### Items from a dataset
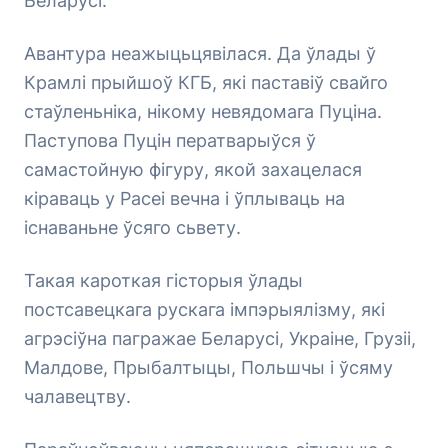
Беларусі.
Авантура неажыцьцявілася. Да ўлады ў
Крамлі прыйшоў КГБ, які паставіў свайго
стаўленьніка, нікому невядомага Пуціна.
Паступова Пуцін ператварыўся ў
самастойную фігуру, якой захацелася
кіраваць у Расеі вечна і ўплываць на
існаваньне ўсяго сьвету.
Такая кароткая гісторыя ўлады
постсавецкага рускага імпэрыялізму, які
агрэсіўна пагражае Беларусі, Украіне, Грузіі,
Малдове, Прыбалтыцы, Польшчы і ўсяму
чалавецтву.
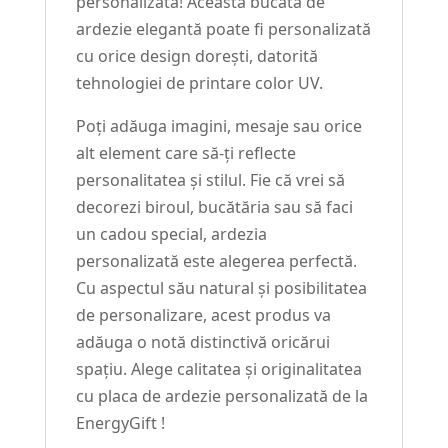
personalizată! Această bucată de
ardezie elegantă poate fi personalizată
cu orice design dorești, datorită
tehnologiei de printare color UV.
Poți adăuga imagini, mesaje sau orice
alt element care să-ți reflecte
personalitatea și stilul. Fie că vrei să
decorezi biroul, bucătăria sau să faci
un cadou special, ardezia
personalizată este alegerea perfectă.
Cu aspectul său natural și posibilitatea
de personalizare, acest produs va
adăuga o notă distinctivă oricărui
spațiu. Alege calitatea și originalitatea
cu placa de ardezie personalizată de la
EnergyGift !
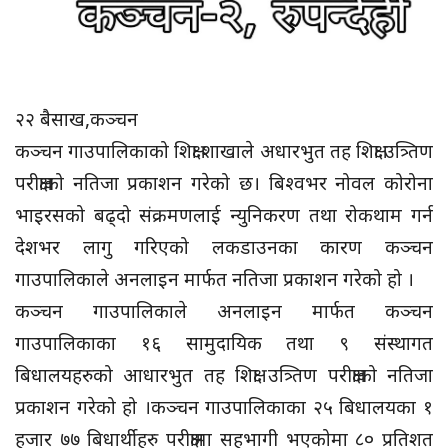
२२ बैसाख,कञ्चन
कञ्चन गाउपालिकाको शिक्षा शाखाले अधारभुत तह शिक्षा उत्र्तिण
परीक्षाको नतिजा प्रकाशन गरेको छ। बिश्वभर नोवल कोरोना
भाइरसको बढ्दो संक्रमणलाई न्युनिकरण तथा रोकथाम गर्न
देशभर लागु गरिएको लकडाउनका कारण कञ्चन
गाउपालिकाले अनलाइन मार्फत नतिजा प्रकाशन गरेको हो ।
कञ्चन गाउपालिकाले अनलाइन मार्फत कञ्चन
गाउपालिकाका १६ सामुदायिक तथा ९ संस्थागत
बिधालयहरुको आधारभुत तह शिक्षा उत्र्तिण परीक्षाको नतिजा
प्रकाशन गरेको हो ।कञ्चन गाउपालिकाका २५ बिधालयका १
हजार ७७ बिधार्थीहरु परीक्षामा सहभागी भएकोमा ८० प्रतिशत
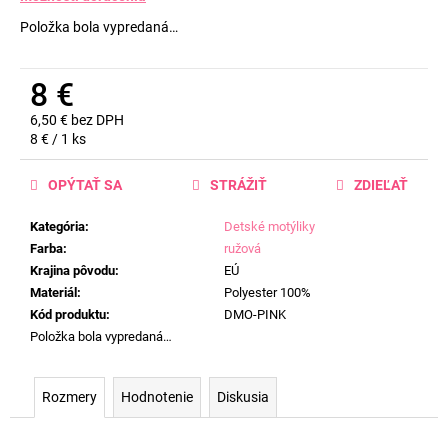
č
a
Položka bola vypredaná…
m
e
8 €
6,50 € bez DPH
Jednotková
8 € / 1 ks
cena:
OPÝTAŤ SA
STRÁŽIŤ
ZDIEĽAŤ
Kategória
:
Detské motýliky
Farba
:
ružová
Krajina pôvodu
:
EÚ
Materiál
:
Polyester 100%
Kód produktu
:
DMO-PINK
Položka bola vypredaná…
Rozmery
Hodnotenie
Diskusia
--
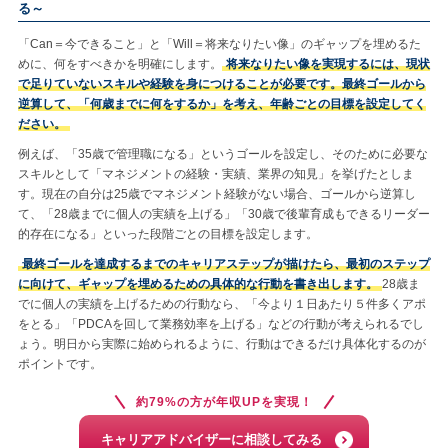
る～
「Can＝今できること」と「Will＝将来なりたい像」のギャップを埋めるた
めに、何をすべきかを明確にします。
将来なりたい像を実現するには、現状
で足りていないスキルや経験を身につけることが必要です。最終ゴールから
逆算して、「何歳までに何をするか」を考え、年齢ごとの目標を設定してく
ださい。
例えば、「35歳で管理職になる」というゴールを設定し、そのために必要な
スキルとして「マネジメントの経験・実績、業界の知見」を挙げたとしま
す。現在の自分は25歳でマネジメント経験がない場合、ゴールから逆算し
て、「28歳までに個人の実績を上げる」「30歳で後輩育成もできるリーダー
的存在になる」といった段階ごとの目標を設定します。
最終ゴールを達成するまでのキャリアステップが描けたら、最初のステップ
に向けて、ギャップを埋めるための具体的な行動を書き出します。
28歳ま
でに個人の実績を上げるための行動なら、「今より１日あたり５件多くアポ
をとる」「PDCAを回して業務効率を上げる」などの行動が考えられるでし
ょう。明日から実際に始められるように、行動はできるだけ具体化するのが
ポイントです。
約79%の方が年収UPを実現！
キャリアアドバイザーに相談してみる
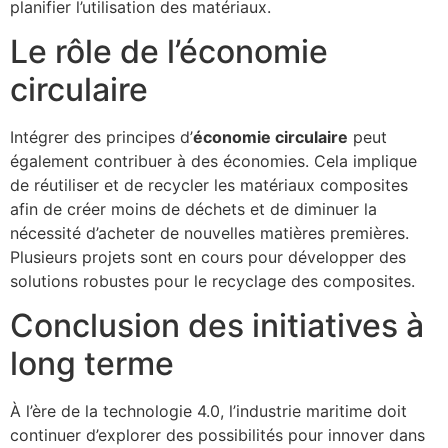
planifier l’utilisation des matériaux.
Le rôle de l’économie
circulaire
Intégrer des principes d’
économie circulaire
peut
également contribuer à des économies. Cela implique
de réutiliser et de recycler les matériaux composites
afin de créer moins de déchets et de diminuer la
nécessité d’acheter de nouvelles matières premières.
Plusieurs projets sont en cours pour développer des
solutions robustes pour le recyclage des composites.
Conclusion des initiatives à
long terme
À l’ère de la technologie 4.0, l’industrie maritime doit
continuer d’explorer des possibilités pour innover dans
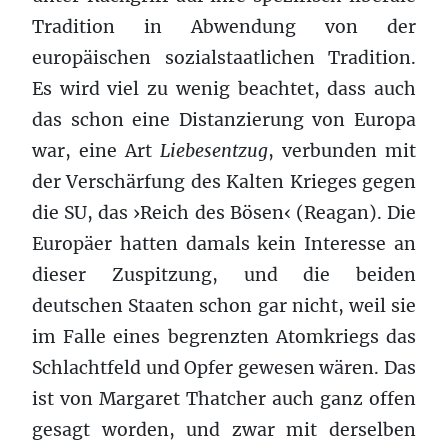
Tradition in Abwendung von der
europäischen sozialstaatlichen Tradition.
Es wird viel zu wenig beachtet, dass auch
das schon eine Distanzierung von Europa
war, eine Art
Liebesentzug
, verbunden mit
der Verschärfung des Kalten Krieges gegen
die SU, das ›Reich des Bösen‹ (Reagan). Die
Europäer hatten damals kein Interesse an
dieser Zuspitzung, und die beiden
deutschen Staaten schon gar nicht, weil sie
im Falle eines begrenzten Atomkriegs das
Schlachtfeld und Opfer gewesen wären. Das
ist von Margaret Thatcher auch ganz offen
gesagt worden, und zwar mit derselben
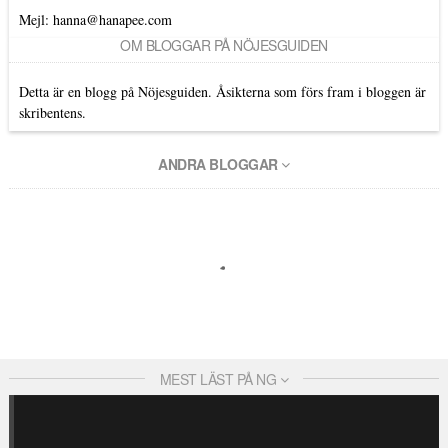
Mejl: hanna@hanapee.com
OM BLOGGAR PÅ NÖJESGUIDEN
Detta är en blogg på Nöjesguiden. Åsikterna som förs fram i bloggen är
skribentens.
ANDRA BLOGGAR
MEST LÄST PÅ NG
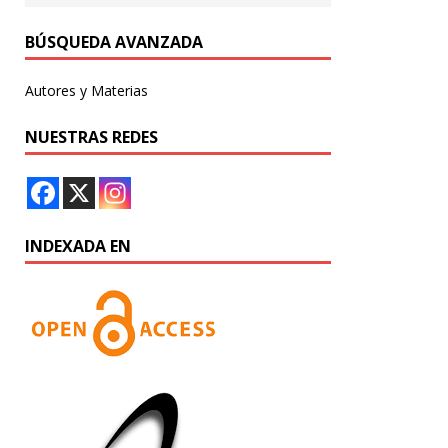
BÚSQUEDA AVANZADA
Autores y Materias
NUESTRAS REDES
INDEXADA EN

### What the exercise asks
Take the lines above from the one containing "BÚSQUEDA AVANZADA" down to the one containing "INDEXADA EN", and transcribe them exactly, both ends included.

### Response to the task
BÚSQUEDA AVANZADA
Autores y Materias
NUESTRAS REDES
INDEXADA EN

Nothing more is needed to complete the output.